Thursday, August 17 2006

They still don’t get it…

[last update: the root cause of the Linux loopback device problem described below turns out to be simple: there’s no locking in the code that selects a free loop device. So it doesn’t matter whether you use mount or losetup, and it doesn’t matter how many loop devices you configure; if you try to allocate two at once, one of them will likely fail.]

Panel discussions at LinuxWorld (emphasis mine):

“We need to make compromises to do full multimedia capabilities like running on iPod so that non-technical users don’t dismiss us out of hand.”

“We need to pay a lot more attention to the emerging markets; there’s an awful lot happening there.”

But to truly popularize Linux, proponents will have to help push word of the operating system to users, panelists said.

… at least one proponent felt the Linux desktop movement needed more evangelism.

Jon “Maddog” Hall, executive director of Linux International, said each LinuxWorld attendee should make it a point to get at least two Windows users to the conference next year

I’m sorry, but this is all bullshit. These guys are popping stiffies over an alleged opportunity to unseat Windows because of the delays in Vista, and not one of them seems to be interested in sitting down and making Linux work.

Not work if you have a friend help you install it, not work until the next release, not work with three applications and six games, not work because you can fix it yourself, not work if you can find the driver you need and it’s mostly stable, not work if you download the optional packages that allow it to play MP3s and DVDs, and definitely not work if you don’t need documentation. Just work.

[disclaimer: I get paid to run a farm of servers running a mix of RedHat 7.3 and Fedora Core 2/4/5. The machine hosting this blog runs on OpenBSD, but I’m toying with the idea of installing a minimal Ubuntu and a copy of VMware Server to virtualize the different domains I host. The only reason the base OS will be Linux is because that’s what VMware runs on. But that’s servers; my desktop is a Mac.]

Despite all the ways that Windows sucks, it works. Despite all the ways that Linux has improved over the years, and despite the very real ways that it’s better than Windows, it often doesn’t. Because, at the end of the day, somebody gets paid to make Windows work. Paid to write documentation. Paid to fill a room with random crappy hardware and spend thousands of hours installing, upgrading, using, breaking, and repairing Windows installations.

Open Source is the land of low-hanging fruit. Thousands of people are eager to do the easy stuff, for free or for fun. Very few are willing to write real documentation. Very few are willing to sit in a room and follow someone else’s documentation step-by-step, again and again, making sure that it’s clear, correct, and complete. Very few are interested in, or good at, ongoing maintenance. Or debugging thorny problems.

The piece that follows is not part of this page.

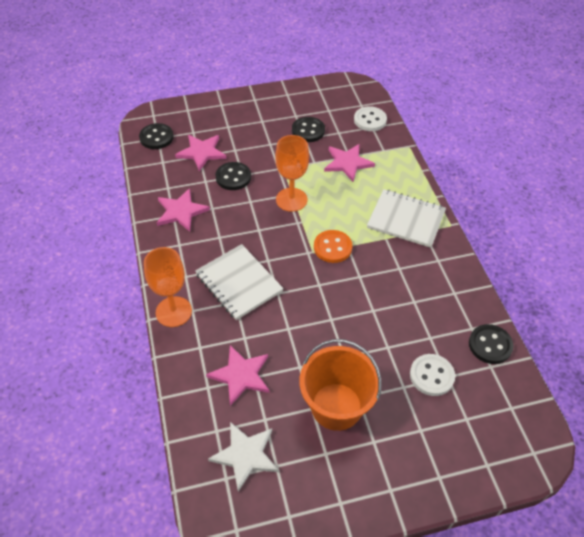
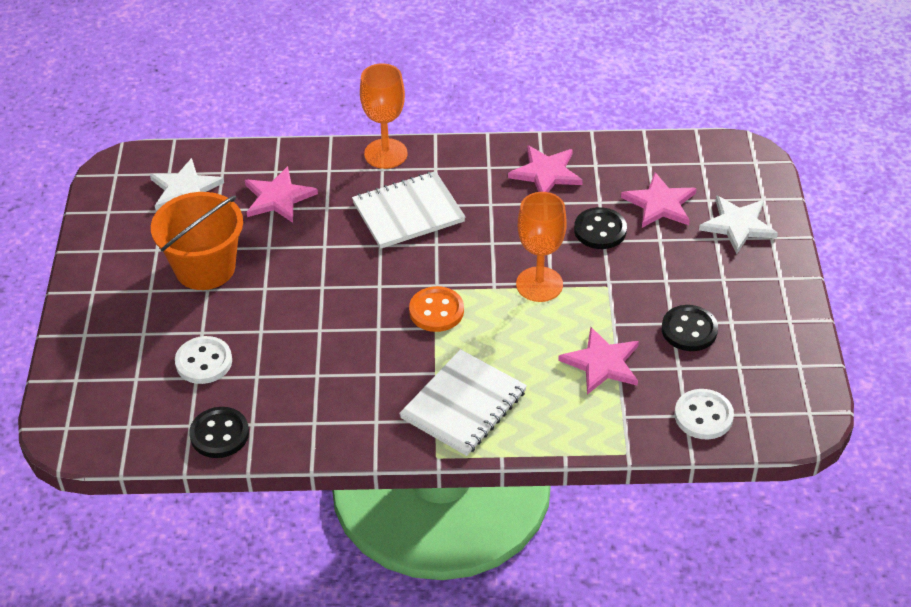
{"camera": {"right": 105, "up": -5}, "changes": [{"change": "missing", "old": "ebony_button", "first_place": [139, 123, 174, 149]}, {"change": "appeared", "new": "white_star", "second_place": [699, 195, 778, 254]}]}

For instance, did you know that loopback mounts aren’t reliable? We have an automated process that creates EXT2 file system images, loopback-mounts them, fills them with data, and unmounts them. This happens approximately 24 times per day on each of 20 build machines, five days a week, every week. About twice a month it fails, with the following error: “ioctl: LOOP_SET_FD: Device or resource busy”.

Want to know why? Because mount -o loop is an unsupported method of setting up loop devices. It’s the only one you’ll ever see anyone use in their documentation, books, and shell scripts, but it doesn’t actually work. You’re supposed to do this:

LOOP=`losetup -f`
losetup $LOOP myimage
mount -t ext2 $LOOP /mnt
umount /mnt
losetup -d $LOOP

If you’re foolish enough to follow the documentation, eventually you’ll simply run out of free loop devices, no matter how many you have. When that happens, the mount point you tried to use will never work again with a loopback mount; you have to delete the directory and recreate it. Or reboot. Or sacrifice a chicken to the kernel gods.

Why support the mount interface if it isn’t reliable? Why not get rid of it, fix it, or at least document the problems somewhere other than, well, here?

[update: the root of our problem with letting the Linux mount command auto-allocate loopback devices may be that the umount command isn’t reliably freeing them without the -d option; it usually does so, but may be failing under load. I can’t test that right now, with everything covered in bubble-wrap in another state, but it’s worth a shot.]

[update: no, the -d option has nothing to do with it; I knocked together a quick test script, ran it in parallel N-1 times (where N was the total number of available loop devices), and about one run in three, I got the dreaded “ioctl: LOOP_SET_FD: Device or resource busy” error on the mount, even if losetup -a showed plenty of free loop devices.]